# RECORDS FOR THE EXERCISE:
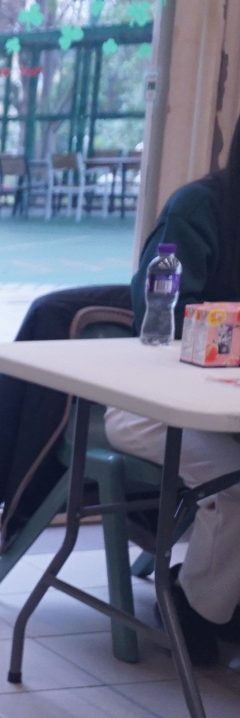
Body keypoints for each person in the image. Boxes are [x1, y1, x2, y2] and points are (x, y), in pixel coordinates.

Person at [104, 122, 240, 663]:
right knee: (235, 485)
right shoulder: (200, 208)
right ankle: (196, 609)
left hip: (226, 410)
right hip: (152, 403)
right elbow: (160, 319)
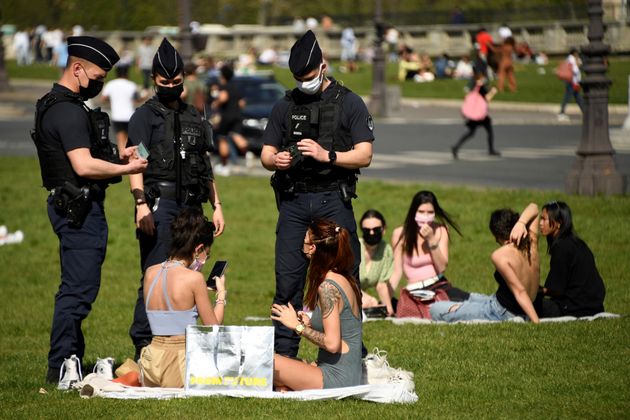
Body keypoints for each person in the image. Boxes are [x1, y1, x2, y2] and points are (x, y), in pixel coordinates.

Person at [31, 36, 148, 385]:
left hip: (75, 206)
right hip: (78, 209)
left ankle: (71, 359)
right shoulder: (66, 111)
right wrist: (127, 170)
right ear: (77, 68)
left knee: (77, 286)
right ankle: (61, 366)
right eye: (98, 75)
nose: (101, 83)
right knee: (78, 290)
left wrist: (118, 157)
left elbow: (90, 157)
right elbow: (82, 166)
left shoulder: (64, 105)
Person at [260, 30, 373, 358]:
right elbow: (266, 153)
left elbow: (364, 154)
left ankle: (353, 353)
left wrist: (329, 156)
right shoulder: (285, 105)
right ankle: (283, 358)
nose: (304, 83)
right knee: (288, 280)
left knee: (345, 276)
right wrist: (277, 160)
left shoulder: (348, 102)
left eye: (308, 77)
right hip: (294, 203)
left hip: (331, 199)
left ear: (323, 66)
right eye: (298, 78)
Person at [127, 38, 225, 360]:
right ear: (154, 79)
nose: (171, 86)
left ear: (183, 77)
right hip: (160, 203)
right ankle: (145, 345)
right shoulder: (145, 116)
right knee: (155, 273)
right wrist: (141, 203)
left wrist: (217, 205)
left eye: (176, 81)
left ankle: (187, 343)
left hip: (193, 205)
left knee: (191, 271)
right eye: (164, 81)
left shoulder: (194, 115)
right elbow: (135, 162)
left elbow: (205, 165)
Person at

* * *

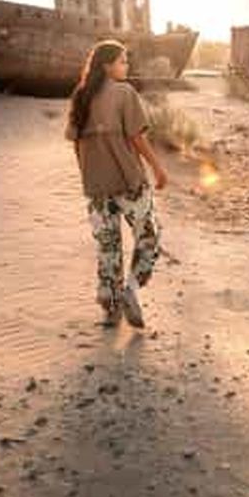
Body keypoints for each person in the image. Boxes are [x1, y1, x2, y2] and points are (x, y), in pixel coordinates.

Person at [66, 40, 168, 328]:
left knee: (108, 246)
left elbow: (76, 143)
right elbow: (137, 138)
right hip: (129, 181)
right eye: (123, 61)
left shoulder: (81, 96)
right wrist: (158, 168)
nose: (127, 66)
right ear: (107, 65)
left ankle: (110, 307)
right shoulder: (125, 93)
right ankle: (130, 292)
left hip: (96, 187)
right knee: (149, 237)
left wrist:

---

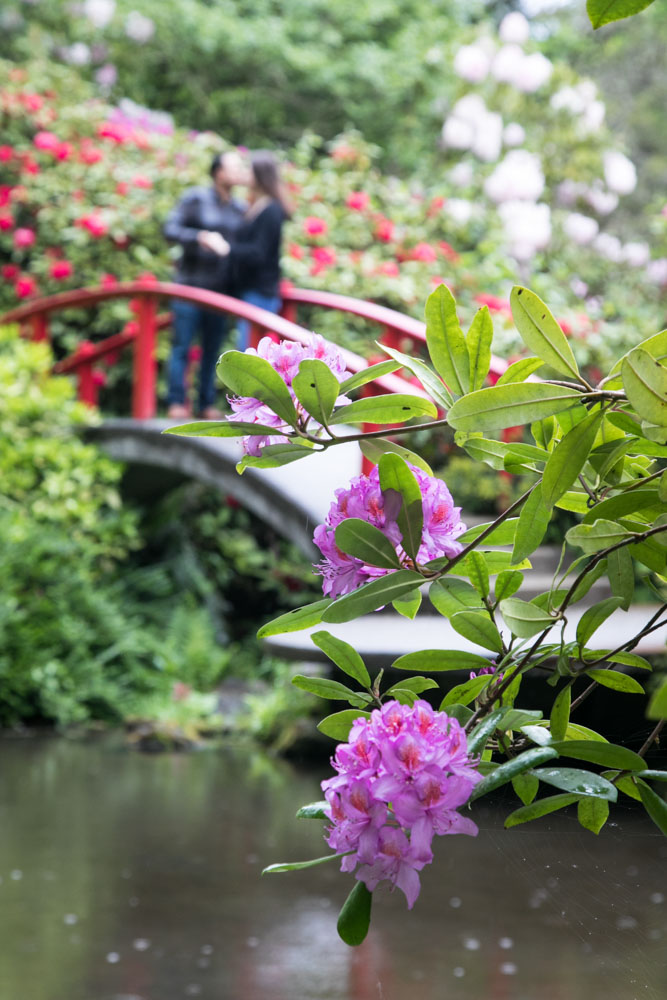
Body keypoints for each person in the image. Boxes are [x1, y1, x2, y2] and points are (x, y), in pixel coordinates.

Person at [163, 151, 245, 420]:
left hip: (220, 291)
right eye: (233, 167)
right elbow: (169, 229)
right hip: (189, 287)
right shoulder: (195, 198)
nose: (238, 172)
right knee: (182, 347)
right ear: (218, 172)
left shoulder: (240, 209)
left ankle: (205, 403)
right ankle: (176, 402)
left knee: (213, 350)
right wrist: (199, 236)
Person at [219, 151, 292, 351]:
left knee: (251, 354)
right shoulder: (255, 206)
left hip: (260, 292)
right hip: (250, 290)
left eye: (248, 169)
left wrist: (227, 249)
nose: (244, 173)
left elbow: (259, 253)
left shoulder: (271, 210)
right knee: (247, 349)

# ASSIGNMENT:
Within the material above, output exactly the lines from the one with "left knee: (108, 246)" through the one with "left hip: (96, 187)", end lines included, and nothing besides.

# SOLUTION FOR THIS TASK:
left knee: (108, 246)
left elbow: (76, 143)
right elbow: (137, 138)
right hip: (129, 181)
right eye: (123, 61)
left shoulder: (81, 96)
right wrist: (158, 168)
nose: (127, 66)
right ear: (107, 65)
left ankle: (110, 307)
right shoulder: (125, 93)
right ankle: (130, 292)
left hip: (96, 187)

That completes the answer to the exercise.